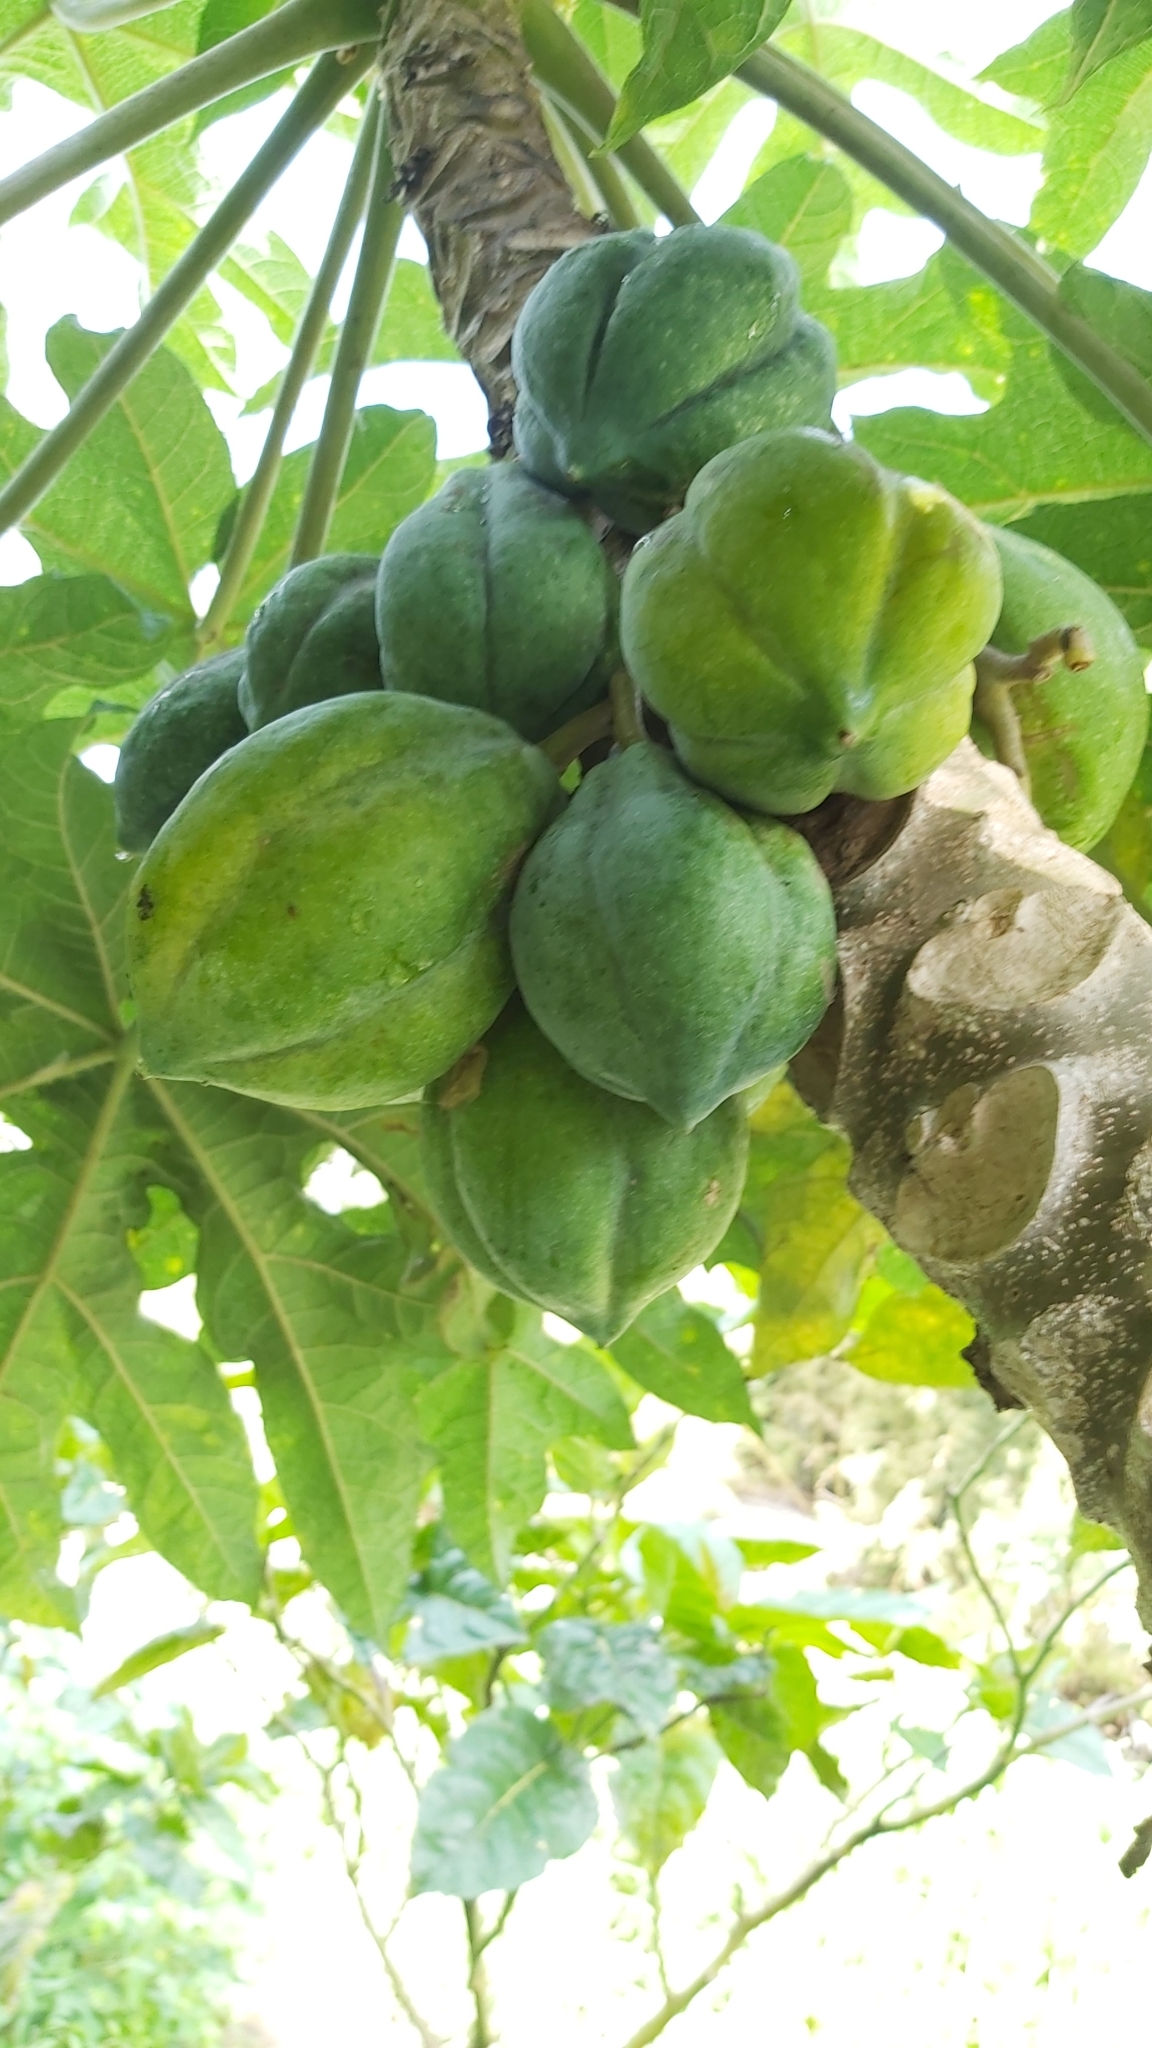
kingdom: Plantae
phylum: Tracheophyta
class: Magnoliopsida
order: Brassicales
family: Caricaceae
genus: Carica
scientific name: Carica papaya
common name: Papaya
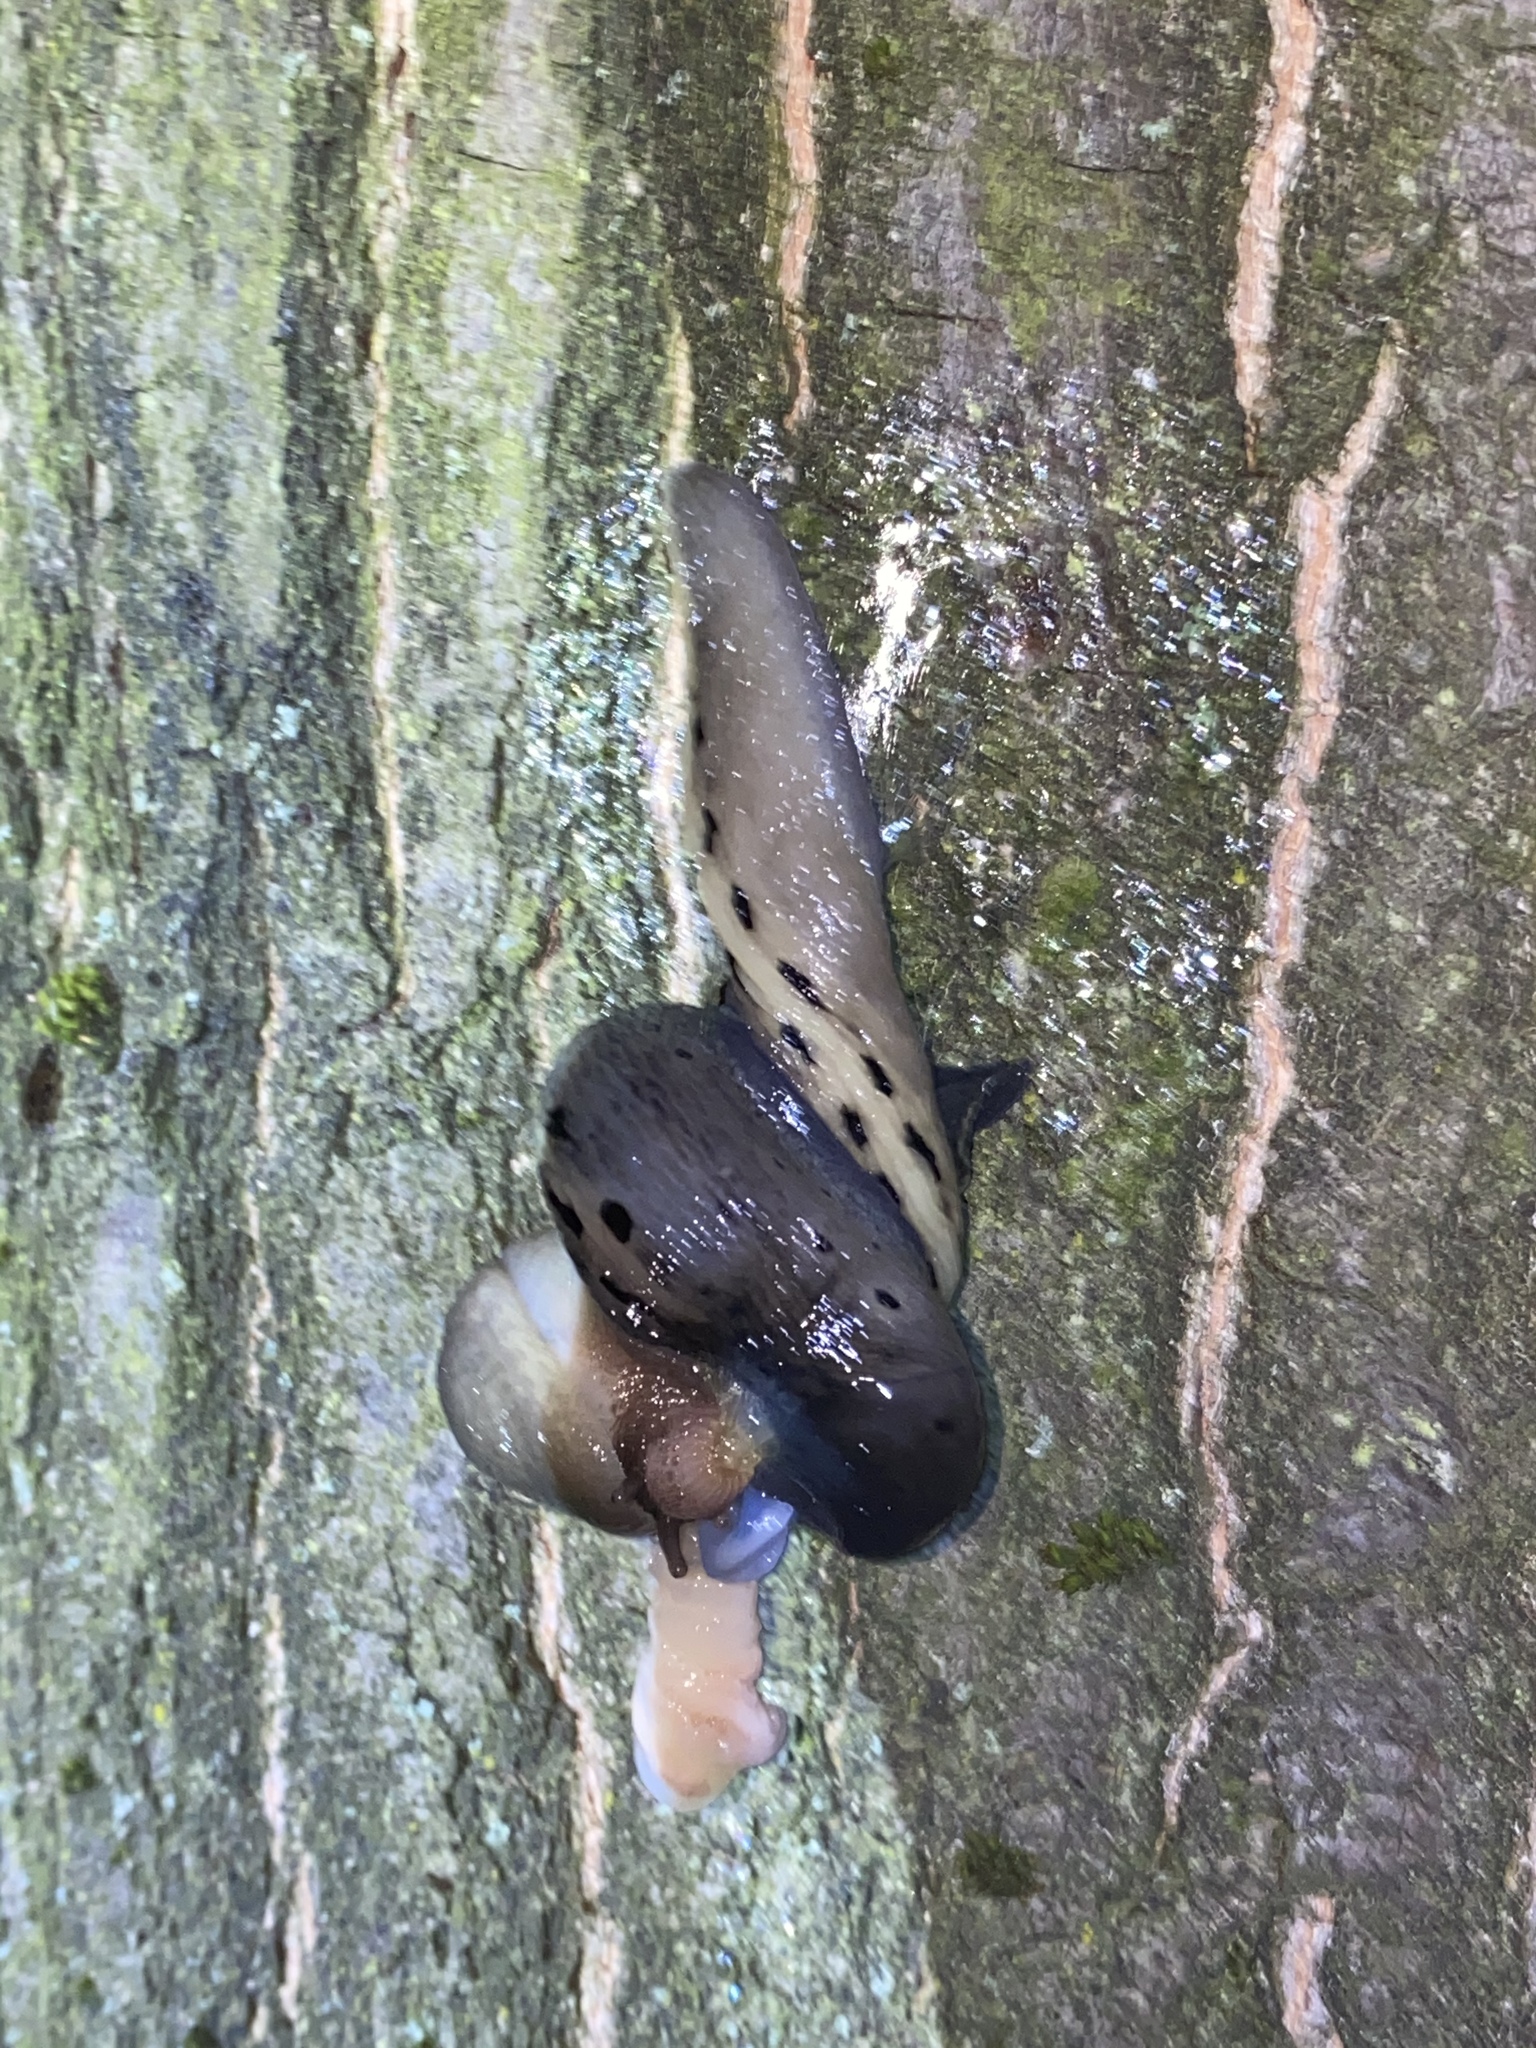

What the task requires: Copy every line of text in the data above word for word, leaving out the pictures.

Result for this task:
kingdom: Plantae
phylum: Tracheophyta
class: Magnoliopsida
order: Brassicales
family: Caricaceae
genus: Carica
scientific name: Carica papaya
common name: Papaya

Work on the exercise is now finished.